→ The task: The reply should reproduce every line of the data below word for word, minus any images.

→ Information provided:
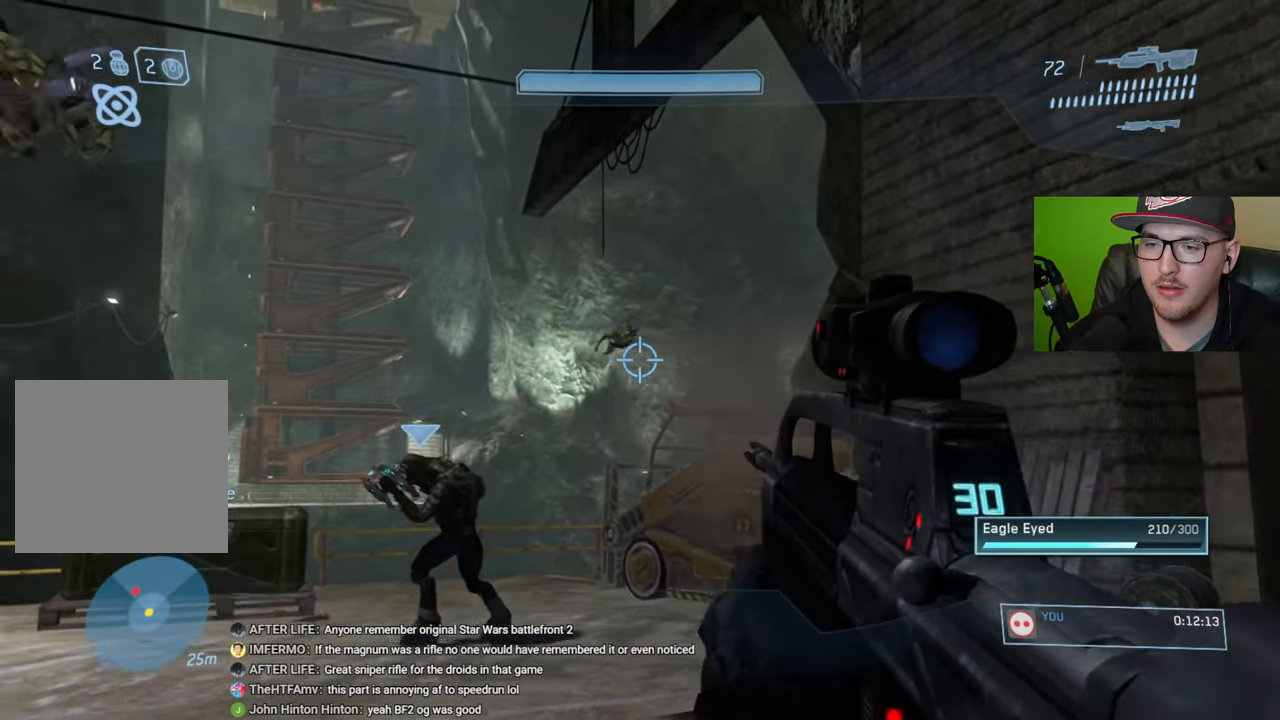
{"buttons": [], "left_stick": "center", "right_stick": "center", "events": [[466, "right_stick", "center"]]}
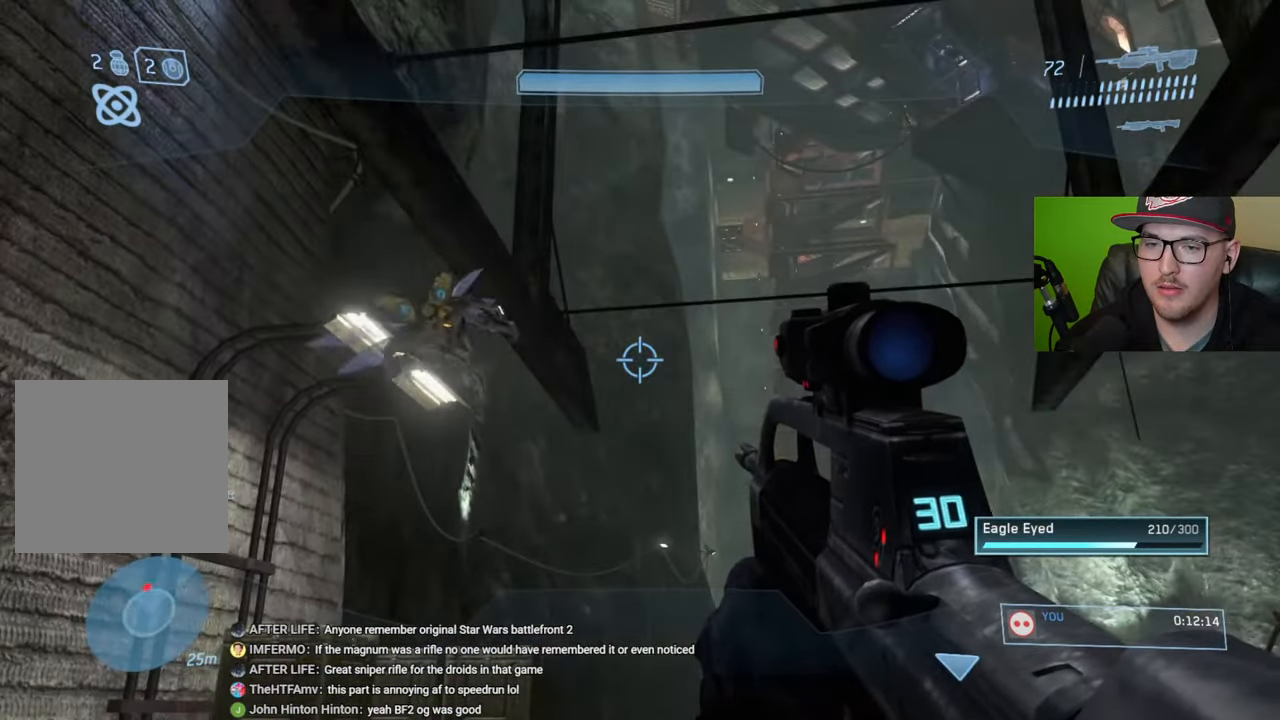
{"buttons": [], "left_stick": "center", "right_stick": "up-left", "events": [[166, "right_stick", "left"], [316, "right_stick", "up-left"]]}
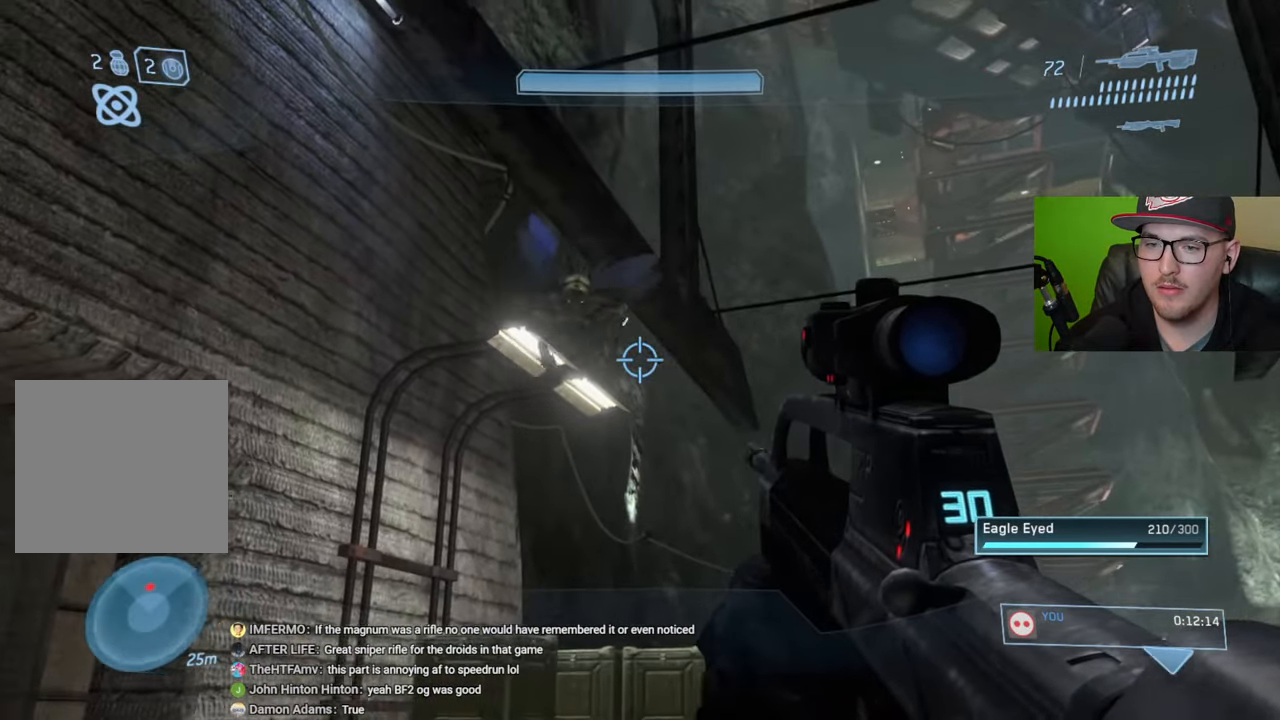
{"buttons": ["R2"], "left_stick": "right", "right_stick": "up-right", "events": [[150, "right_stick", "center"], [200, "right_stick", "up"], [333, "right_stick", "center"], [383, "left_stick", "right"], [466, "R2", "down"], [500, "right_stick", "up-right"]]}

→ Output for this exercise:
{"buttons": [], "left_stick": "center", "right_stick": "center", "events": [[466, "right_stick", "center"]]}
{"buttons": [], "left_stick": "center", "right_stick": "up-left", "events": [[166, "right_stick", "left"], [316, "right_stick", "up-left"]]}
{"buttons": ["R2"], "left_stick": "right", "right_stick": "up-right", "events": [[150, "right_stick", "center"], [200, "right_stick", "up"], [333, "right_stick", "center"], [383, "left_stick", "right"], [466, "R2", "down"], [500, "right_stick", "up-right"]]}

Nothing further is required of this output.